Surprise of the Day: ScienceSunday nomination via Allison Sekuler who writes:

“I went to vote in the Media Tapper  1st Annual Spirit of Google+ and was pleasantly surprised to see our page, ScienceSunday , listed as a nominee in one of the categories: Best Business Page! We’re not actually a business – we’re just a collection of scientists – me, Robby Bowles  , Rajini Rao  , and Chad Haney  – with a passion for sharing all the great science-related art, stories, videos, blogs, and song the G+niuses on Google+ pass our way.  But it’s still an incredible honour to be included with some of the other great nominees in that category. It’s also great to see a number  of other science pages/scientists including across the various categories. This is one of the things that makes Google+ such a wonderful place to be – people here really understand that science is everywhere and in everything 😉

Thanks to all the regular and irregular contributors to ScienceSunday  – we are nothing without you!” 
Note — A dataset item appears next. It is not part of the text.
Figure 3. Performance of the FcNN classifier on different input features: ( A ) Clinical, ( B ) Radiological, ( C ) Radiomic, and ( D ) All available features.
#sciencesunday   #scienceeveryday   

Originally shared by ****

Time To Vote

Thanks to all who have made the nominating process for 1st Annual Media Tapper Spirit of Google+ such a success. So many of you took the time to let us know which people you felt emulated the spirit of what makes Google+ such a great social gathering place at both our article and our G+ page. But now it is time to vote and help us find the top three Plussers in each category.

 

As a reminder, here are the 10 categories we chose for this year’s awards:

#1  G+ Photographer: Under 50K followers

#2  G+ Photographer: Over 50K followers

#3  G+ Hangout User

#4  G+ Writer/Storyteller

#5  G+ Most Informed About Google+ (how to use it)

#6  G+ Most Helpful (non Google+ related)
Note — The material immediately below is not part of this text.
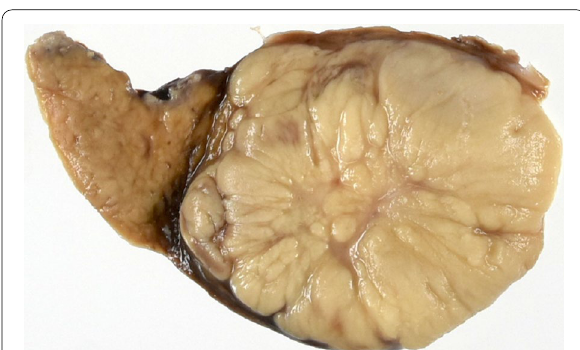
Fig. 3 Macroscopic findings of the tumor. The whitish tumor with a maximum diameter of 4.0 cm was simple nodular type and showed expansive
#7  G+ User You’d Most Like To Meet IRL

#8  G+ User You’d Most Like To See as Google+ Spokesperson

#9  G+ Best Business Page 

#10 G+ Artist (non-photographer)

Not only were you all kind enough to nominate your favorites but you also gave us some wonderful feedback as to other categories we can add next time. Thank you! 

We ended up putting our heads together, putting down names, adding things up and found 10 contenders for each category.

Now the fun really begins: it’s time to vote.

Click on the link below and you will be taken to our survey, Spirit of Google+ Awards, courtesy of Polldaddy. There you will find the names of 10 people per category. Choose one in each category and when finished simply hit the submit button. That’s all there is to it! 

Voting ends on Monday, June 25, 2012 at Midnight US Eastern Time. Winners will be announced on Thursday June 28, 2012: the same day that Google+ commemorates its first anniversary of going live. 

http://media-tapper-voting.polldaddy.com/s/spirit-of-google-plus-awards

Good luck to everyone and again, thank you for participating!

We are sorry to say that it is impossible to list every nominee with links to their G+ page so that you may have a better idea of who to vote for.